GitLab CI/CD in depth
In this series (10 parts)
GitLab CI/CD is built into GitLab. There is no separate service to enable. Add a .gitlab-ci.yml file to the root of your repository and GitLab starts running pipelines. The integration goes deep: pipelines show up on merge requests, environments are tracked in the GitLab UI, and review apps spin up automatically for every branch.
File structure
A .gitlab-ci.yml file defines the entire pipeline. It sits at the repository root.
stages:
- build
- test
- deploy
variables:
PIP_CACHE_DIR: "$CI_PROJECT_DIR/.cache/pip"
build-app:
stage: build
image: python:3.12-slim
script:
- pip install -r requirements.txt
- python -m build
artifacts:
paths:
- dist/
expire_in: 1 hour
run-tests:
stage: test
image: python:3.12-slim
script:
- pip install -r requirements.txt
- pytest --cov=src --cov-report=xml
coverage: '/(?i)total.*? (100(?:\.0+)?\%|[1-9]?\d(?:\.\d+)?\%)$/'
artifacts:
reports:
coverage_report:
coverage_format: cobertura
path: coverage.xml
deploy-staging:
stage: deploy
script:
- ./deploy.sh staging
environment:
name: staging
url: https://staging.example.com
The top-level keys:
- stages: ordered list of stage names.
- variables: global variables available to all jobs.
- Job definitions: each key that is not a reserved keyword becomes a job.
Stages and job ordering
Stages define execution order. All jobs in a stage run in parallel. The next stage starts only when every job in the current stage succeeds.
stages:
- build
- test
- security
- deploy
This creates four sequential phases. Within each phase, jobs run concurrently.

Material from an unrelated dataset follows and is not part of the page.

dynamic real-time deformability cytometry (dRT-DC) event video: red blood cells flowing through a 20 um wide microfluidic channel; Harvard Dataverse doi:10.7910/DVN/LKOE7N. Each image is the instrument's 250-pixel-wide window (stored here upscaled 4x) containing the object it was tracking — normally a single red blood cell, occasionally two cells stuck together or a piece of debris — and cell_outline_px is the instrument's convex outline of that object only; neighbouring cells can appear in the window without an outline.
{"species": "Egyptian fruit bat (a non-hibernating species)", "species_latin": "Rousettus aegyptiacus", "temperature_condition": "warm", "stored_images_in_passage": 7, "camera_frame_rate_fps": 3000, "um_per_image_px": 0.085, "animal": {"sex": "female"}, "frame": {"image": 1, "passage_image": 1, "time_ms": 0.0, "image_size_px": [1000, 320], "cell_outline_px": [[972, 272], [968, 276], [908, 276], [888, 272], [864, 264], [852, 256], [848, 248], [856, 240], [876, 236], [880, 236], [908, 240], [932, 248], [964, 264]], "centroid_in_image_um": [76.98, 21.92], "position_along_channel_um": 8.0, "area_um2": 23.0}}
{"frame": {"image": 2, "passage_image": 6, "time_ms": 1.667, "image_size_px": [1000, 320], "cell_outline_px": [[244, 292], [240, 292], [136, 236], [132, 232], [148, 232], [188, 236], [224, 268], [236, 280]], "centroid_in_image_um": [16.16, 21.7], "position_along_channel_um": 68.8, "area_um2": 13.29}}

If you need finer control, use the needs keyword to create a DAG:
unit-tests:
stage: test
needs: [build-app]
script:
- pytest tests/unit/
integration-tests:
stage: test
needs: [build-app]
script:
- pytest tests/integration/
deploy-staging:
stage: deploy
needs: [unit-tests, integration-tests]
script:
- ./deploy.sh staging
With needs, deploy-staging starts as soon as both test jobs finish, even if other jobs in the test stage are still running.
Images and services
Each job can specify a Docker image to run in:
run-tests:
image: python:3.12-slim
services:
- name: postgres:16
alias: db
variables:
DATABASE_URL: "postgresql://postgres:postgres@db:5432/testdb"
script:
- pip install -r requirements.txt
- pytest
The services keyword starts additional containers alongside the job container. This is how you run integration tests against a real database without managing external infrastructure.
Common service patterns:
- PostgreSQL or MySQL for database tests
- Redis for cache-dependent tests
- Elasticsearch for search integration tests
- A custom API mock container
Artifacts
Artifacts persist files between jobs and after the pipeline finishes.
build-app:
stage: build
script:
- python -m build
artifacts:
paths:
- dist/
expire_in: 1 week
when: always
The when: always option saves artifacts even if the job fails. This is useful for test reports: you want the report especially when tests fail.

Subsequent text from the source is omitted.